À l’occasion de la sortie de son nouvel album, Sheila fait quelques révélations sur ce qui l’a particulièrement affectée au début de sa carrière musicale…

Sheila, icône des Yéyés et du disco, vient de sortir son 27ème album intitulé “Venue d’ailleurs”, vendredi 2 avril. Dans celui-ci, la chanteuse, âgée de 75 ans, se confie sur certains sujets sensibles notamment sur son fils, Ludovic Chancel, décédé en juillet 2017 à l’âge de 42 ans, des suites d’une overdose. Dans l’une de ses chansons, elle revient également sur la rumeur qui supposait qu’elle était en réalité un homme, alors qu’elle débutait sa carrière.

Un souvenir encore douloureux aujourd’hui, comme elle l’a expliqué lors d’une interview accordée à Ophélie Meunier dans l’émission “Journal Inattendu” diffusée sur RTL, samedi 3 avril. “On vit dans la lumière mais à l’intérieur il y a un être humain qui brille et qui souffre.” L’interprète de “Vous les copains” a aussi déclaré qu’être victime de fausses allégations pouvait détruire une vie entière. “Une rumeur c’est pour la victime un assassinat programmé.”

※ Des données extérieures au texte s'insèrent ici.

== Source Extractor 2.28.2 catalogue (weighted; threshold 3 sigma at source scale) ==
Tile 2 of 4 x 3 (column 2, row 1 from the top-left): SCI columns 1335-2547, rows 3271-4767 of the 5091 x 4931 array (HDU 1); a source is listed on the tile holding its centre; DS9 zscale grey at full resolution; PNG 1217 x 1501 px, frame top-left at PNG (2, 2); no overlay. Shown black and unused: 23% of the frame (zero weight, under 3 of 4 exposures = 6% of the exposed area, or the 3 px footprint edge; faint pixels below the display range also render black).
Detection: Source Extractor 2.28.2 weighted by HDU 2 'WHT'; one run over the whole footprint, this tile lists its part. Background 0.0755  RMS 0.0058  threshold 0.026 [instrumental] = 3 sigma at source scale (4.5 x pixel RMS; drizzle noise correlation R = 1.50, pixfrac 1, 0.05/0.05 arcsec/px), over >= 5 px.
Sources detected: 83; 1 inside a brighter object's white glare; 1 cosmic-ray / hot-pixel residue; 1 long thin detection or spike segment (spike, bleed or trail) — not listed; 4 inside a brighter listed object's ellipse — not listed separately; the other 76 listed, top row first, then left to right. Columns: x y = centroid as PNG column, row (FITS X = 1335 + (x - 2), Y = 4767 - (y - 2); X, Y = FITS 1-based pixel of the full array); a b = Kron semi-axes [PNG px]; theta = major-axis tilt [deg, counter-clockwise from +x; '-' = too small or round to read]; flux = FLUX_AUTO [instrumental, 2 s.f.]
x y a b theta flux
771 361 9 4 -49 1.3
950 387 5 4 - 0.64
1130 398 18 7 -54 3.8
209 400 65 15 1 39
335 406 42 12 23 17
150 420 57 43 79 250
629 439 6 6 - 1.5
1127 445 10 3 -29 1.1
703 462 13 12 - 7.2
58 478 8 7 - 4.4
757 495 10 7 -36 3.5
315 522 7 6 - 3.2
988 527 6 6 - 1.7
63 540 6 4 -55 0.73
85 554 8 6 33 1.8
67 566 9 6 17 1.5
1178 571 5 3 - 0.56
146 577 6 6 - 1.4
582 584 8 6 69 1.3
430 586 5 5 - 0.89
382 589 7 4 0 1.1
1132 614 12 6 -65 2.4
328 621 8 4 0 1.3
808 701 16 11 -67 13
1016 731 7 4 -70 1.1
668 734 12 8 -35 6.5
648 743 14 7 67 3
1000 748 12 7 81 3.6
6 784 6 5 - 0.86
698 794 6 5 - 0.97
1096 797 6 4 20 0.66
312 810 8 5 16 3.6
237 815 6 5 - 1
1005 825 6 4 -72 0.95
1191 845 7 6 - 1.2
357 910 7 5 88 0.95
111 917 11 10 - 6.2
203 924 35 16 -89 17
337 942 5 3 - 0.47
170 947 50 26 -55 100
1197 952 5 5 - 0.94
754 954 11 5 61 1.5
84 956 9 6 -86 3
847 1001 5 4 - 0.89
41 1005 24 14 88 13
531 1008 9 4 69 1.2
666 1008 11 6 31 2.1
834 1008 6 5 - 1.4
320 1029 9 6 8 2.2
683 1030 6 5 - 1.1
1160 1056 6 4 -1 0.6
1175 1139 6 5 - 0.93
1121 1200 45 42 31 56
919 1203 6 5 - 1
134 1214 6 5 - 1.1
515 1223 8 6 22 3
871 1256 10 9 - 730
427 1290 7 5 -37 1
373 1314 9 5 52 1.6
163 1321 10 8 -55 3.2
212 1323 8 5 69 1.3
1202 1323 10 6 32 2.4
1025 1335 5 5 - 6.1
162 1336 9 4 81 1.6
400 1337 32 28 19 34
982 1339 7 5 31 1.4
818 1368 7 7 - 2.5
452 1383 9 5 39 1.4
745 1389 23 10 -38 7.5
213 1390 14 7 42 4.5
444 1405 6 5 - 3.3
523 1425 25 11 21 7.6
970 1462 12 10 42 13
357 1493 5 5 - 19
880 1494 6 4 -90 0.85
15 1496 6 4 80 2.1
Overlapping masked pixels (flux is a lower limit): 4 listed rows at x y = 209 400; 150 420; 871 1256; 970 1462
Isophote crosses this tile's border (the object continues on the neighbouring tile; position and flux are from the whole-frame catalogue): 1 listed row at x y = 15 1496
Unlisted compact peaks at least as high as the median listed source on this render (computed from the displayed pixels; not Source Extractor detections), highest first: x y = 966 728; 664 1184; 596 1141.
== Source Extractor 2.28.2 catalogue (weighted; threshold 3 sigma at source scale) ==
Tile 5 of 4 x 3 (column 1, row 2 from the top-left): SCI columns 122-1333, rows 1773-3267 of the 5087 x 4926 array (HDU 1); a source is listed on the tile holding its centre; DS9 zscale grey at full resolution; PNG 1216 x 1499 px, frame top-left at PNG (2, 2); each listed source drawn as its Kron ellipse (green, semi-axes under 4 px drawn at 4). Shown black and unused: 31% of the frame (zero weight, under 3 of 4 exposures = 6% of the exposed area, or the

Un début de carrière compliqué

Dans les années 60, âgée d’à peine 18 ans, la carrière de Sheila explose grâce à son titre “L’école est finie.” Mais alors qu’elle pensait que tout lui réussissait, la jeune chanteuse est victime de propos malveillants de la part d’un journaliste de France Dimanche. Ce dernier décrit dans un article qu’elle prend des hormones mâles pour devenir un homme alors qu’il s’agit en réalité d’un traitement pour soigner son anémie. Rapidement, elle fait les gros titres de la presse nationale : “Sheila risque de devenir un homme“, “Sheila est un homme.”

Une situation particulièrement difficile à gérer pour la jeune femme, à l’époque. C’est en tout cas, ce qu’elle avait confié à Marc-Olivier Fogiel dans l’émission “Divan” diffusée en mai 2016, sur France 3. “C’est terrible. Faut quand même comprendre que quand on a 18 ans et que vousvous trouvez à la Une de tous les kiosques de Paris ’Sheila est un homme’… J’ai passé des jours et des jours enfermée chez mes parents, à pleurer.” Et d’ajouter : “Imaginez-vous mes parents ! Ça les a coupés de tout le monde, ils n’osaient plus sortir. Il y a toujours quelqu’un qui vous dit ‘il n’y a pas de fumée sans feu’ ou ‘si c’est écrit dans les journaux c’est que c’est vrai.”